──────── RECORD SET ────────
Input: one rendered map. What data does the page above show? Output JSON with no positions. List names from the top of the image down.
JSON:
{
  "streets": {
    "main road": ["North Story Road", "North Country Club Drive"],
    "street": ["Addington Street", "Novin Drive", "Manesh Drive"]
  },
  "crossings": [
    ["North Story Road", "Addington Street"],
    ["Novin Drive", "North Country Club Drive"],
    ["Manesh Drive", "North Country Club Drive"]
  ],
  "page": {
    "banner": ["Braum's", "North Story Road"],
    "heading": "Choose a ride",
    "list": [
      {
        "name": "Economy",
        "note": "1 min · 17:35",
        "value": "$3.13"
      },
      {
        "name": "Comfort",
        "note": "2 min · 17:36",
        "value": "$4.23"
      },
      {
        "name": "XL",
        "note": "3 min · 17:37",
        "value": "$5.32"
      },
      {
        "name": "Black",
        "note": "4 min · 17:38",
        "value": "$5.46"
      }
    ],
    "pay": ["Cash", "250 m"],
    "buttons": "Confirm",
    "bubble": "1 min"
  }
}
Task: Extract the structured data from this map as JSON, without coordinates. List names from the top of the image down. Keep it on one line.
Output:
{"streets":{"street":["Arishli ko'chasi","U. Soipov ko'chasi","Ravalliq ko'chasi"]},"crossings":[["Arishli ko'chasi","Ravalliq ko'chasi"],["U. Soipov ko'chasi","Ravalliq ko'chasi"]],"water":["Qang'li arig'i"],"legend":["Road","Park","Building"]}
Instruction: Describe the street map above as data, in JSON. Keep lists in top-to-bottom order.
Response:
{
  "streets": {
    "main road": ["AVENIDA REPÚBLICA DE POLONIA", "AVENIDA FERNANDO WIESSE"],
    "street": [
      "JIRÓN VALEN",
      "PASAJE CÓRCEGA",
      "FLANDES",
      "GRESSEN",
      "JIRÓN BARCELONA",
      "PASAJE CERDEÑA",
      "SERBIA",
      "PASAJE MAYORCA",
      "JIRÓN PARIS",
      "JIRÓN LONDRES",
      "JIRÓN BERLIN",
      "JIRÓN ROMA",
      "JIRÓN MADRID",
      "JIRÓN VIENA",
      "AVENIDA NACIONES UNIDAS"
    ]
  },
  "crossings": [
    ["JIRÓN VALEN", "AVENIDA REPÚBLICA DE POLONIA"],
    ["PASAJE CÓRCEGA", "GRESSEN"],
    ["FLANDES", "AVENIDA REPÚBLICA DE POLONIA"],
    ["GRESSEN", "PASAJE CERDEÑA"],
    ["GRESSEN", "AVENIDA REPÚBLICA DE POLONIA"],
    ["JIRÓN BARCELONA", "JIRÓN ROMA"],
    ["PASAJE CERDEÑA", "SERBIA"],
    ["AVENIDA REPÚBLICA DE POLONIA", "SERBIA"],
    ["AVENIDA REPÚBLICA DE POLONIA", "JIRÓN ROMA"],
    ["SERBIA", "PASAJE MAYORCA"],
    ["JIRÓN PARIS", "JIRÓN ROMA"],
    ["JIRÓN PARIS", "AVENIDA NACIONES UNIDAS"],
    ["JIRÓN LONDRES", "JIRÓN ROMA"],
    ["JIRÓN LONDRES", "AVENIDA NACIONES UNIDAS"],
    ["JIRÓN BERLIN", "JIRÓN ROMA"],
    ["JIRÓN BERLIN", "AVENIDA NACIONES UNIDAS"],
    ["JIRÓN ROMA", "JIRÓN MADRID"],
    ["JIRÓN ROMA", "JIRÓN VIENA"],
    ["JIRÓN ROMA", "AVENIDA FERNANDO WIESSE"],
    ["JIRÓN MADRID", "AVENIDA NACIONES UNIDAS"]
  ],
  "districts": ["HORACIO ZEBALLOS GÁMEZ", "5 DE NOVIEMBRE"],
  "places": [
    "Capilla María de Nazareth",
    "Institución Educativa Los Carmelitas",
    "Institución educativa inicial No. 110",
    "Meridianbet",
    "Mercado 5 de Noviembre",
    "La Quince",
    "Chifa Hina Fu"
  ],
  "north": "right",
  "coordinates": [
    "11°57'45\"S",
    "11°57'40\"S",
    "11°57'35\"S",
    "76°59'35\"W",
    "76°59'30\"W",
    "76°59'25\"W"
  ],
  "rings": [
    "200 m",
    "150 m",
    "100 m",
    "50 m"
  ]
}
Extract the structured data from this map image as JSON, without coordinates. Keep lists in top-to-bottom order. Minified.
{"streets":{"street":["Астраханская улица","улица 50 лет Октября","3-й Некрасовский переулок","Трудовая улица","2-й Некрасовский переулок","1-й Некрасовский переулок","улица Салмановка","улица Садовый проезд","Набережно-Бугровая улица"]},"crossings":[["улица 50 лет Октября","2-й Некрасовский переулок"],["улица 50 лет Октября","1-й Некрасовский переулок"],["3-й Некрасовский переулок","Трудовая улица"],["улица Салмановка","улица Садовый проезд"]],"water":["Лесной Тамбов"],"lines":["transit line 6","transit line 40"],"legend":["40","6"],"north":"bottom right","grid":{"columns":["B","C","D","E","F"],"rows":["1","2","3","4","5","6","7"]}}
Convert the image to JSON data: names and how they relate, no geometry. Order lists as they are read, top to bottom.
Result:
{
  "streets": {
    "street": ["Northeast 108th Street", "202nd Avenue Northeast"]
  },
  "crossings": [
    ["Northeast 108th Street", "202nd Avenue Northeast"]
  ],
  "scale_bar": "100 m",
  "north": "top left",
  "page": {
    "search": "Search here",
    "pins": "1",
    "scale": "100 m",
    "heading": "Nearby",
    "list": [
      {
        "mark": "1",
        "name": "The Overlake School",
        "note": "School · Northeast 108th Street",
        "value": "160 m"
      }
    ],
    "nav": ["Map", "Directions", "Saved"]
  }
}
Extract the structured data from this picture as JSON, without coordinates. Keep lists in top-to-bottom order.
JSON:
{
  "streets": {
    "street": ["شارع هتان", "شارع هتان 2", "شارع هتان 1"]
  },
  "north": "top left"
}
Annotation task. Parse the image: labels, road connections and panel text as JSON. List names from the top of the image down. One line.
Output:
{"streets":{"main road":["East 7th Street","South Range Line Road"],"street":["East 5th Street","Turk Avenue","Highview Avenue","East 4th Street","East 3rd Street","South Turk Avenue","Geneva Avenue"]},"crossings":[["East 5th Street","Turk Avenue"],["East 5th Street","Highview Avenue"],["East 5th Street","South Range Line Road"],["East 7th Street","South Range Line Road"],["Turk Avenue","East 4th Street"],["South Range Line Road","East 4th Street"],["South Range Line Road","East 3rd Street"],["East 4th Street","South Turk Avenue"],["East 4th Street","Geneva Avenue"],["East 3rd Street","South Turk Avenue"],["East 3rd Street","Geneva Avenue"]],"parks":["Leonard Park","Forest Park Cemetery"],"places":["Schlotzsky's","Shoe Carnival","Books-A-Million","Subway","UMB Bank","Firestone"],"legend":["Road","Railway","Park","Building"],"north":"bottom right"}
────────
* [YOUR GOAL]: Down to the last line, retype the entries above exactly.

* [EXERCISE RESULT]:
Input: one rendered map. What data does the page above show? Output JSON with no positions. List names from the top of the image down.
JSON:
{
  "streets": {
    "main road": ["North Story Road", "North Country Club Drive"],
    "street": ["Addington Street", "Novin Drive", "Manesh Drive"]
  },
  "crossings": [
    ["North Story Road", "Addington Street"],
    ["Novin Drive", "North Country Club Drive"],
    ["Manesh Drive", "North Country Club Drive"]
  ],
  "page": {
    "banner": ["Braum's", "North Story Road"],
    "heading": "Choose a ride",
    "list": [
      {
        "name": "Economy",
        "note": "1 min · 17:35",
        "value": "$3.13"
      },
      {
        "name": "Comfort",
        "note": "2 min · 17:36",
        "value": "$4.23"
      },
      {
        "name": "XL",
        "note": "3 min · 17:37",
        "value": "$5.32"
      },
      {
        "name": "Black",
        "note": "4 min · 17:38",
        "value": "$5.46"
      }
    ],
    "pay": ["Cash", "250 m"],
    "buttons": "Confirm",
    "bubble": "1 min"
  }
}
Task: Extract the structured data from this map as JSON, without coordinates. List names from the top of the image down. Keep it on one line.
Output:
{"streets":{"street":["Arishli ko'chasi","U. Soipov ko'chasi","Ravalliq ko'chasi"]},"crossings":[["Arishli ko'chasi","Ravalliq ko'chasi"],["U. Soipov ko'chasi","Ravalliq ko'chasi"]],"water":["Qang'li arig'i"],"legend":["Road","Park","Building"]}
Instruction: Describe the street map above as data, in JSON. Keep lists in top-to-bottom order.
Response:
{
  "streets": {
    "main road": ["AVENIDA REPÚBLICA DE POLONIA", "AVENIDA FERNANDO WIESSE"],
    "street": [
      "JIRÓN VALEN",
      "PASAJE CÓRCEGA",
      "FLANDES",
      "GRESSEN",
      "JIRÓN BARCELONA",
      "PASAJE CERDEÑA",
      "SERBIA",
      "PASAJE MAYORCA",
      "JIRÓN PARIS",
      "JIRÓN LONDRES",
      "JIRÓN BERLIN",
      "JIRÓN ROMA",
      "JIRÓN MADRID",
      "JIRÓN VIENA",
      "AVENIDA NACIONES UNIDAS"
    ]
  },
  "crossings": [
    ["JIRÓN VALEN", "AVENIDA REPÚBLICA DE POLONIA"],
    ["PASAJE CÓRCEGA", "GRESSEN"],
    ["FLANDES", "AVENIDA REPÚBLICA DE POLONIA"],
    ["GRESSEN", "PASAJE CERDEÑA"],
    ["GRESSEN", "AVENIDA REPÚBLICA DE POLONIA"],
    ["JIRÓN BARCELONA", "JIRÓN ROMA"],
    ["PASAJE CERDEÑA", "SERBIA"],
    ["AVENIDA REPÚBLICA DE POLONIA", "SERBIA"],
    ["AVENIDA REPÚBLICA DE POLONIA", "JIRÓN ROMA"],
    ["SERBIA", "PASAJE MAYORCA"],
    ["JIRÓN PARIS", "JIRÓN ROMA"],
    ["JIRÓN PARIS", "AVENIDA NACIONES UNIDAS"],
    ["JIRÓN LONDRES", "JIRÓN ROMA"],
    ["JIRÓN LONDRES", "AVENIDA NACIONES UNIDAS"],
    ["JIRÓN BERLIN", "JIRÓN ROMA"],
    ["JIRÓN BERLIN", "AVENIDA NACIONES UNIDAS"],
    ["JIRÓN ROMA", "JIRÓN MADRID"],
    ["JIRÓN ROMA", "JIRÓN VIENA"],
    ["JIRÓN ROMA", "AVENIDA FERNANDO WIESSE"],
    ["JIRÓN MADRID", "AVENIDA NACIONES UNIDAS"]
  ],
  "districts": ["HORACIO ZEBALLOS GÁMEZ", "5 DE NOVIEMBRE"],
  "places": [
    "Capilla María de Nazareth",
    "Institución Educativa Los Carmelitas",
    "Institución educativa inicial No. 110",
    "Meridianbet",
    "Mercado 5 de Noviembre",
    "La Quince",
    "Chifa Hina Fu"
  ],
  "north": "right",
  "coordinates": [
    "11°57'45\"S",
    "11°57'40\"S",
    "11°57'35\"S",
    "76°59'35\"W",
    "76°59'30\"W",
    "76°59'25\"W"
  ],
  "rings": [
    "200 m",
    "150 m",
    "100 m",
    "50 m"
  ]
}
Extract the structured data from this map image as JSON, without coordinates. Keep lists in top-to-bottom order. Minified.
{"streets":{"street":["Астраханская улица","улица 50 лет Октября","3-й Некрасовский переулок","Трудовая улица","2-й Некрасовский переулок","1-й Некрасовский переулок","улица Салмановка","улица Садовый проезд","Набережно-Бугровая улица"]},"crossings":[["улица 50 лет Октября","2-й Некрасовский переулок"],["улица 50 лет Октября","1-й Некрасовский переулок"],["3-й Некрасовский переулок","Трудовая улица"],["улица Салмановка","улица Садовый проезд"]],"water":["Лесной Тамбов"],"lines":["transit line 6","transit line 40"],"legend":["40","6"],"north":"bottom right","grid":{"columns":["B","C","D","E","F"],"rows":["1","2","3","4","5","6","7"]}}
Convert the image to JSON data: names and how they relate, no geometry. Order lists as they are read, top to bottom.
Result:
{
  "streets": {
    "street": ["Northeast 108th Street", "202nd Avenue Northeast"]
  },
  "crossings": [
    ["Northeast 108th Street", "202nd Avenue Northeast"]
  ],
  "scale_bar": "100 m",
  "north": "top left",
  "page": {
    "search": "Search here",
    "pins": "1",
    "scale": "100 m",
    "heading": "Nearby",
    "list": [
      {
        "mark": "1",
        "name": "The Overlake School",
        "note": "School · Northeast 108th Street",
        "value": "160 m"
      }
    ],
    "nav": ["Map", "Directions", "Saved"]
  }
}
Extract the structured data from this picture as JSON, without coordinates. Keep lists in top-to-bottom order.
JSON:
{
  "streets": {
    "street": ["شارع هتان", "شارع هتان 2", "شارع هتان 1"]
  },
  "north": "top left"
}
Annotation task. Parse the image: labels, road connections and panel text as JSON. List names from the top of the image down. One line.
Output:
{"streets":{"main road":["East 7th Street","South Range Line Road"],"street":["East 5th Street","Turk Avenue","Highview Avenue","East 4th Street","East 3rd Street","South Turk Avenue","Geneva Avenue"]},"crossings":[["East 5th Street","Turk Avenue"],["East 5th Street","Highview Avenue"],["East 5th Street","South Range Line Road"],["East 7th Street","South Range Line Road"],["Turk Avenue","East 4th Street"],["South Range Line Road","East 4th Street"],["South Range Line Road","East 3rd Street"],["East 4th Street","South Turk Avenue"],["East 4th Street","Geneva Avenue"],["East 3rd Street","South Turk Avenue"],["East 3rd Street","Geneva Avenue"]],"parks":["Leonard Park","Forest Park Cemetery"],"places":["Schlotzsky's","Shoe Carnival","Books-A-Million","Subway","UMB Bank","Firestone"],"legend":["Road","Railway","Park","Building"],"north":"bottom right"}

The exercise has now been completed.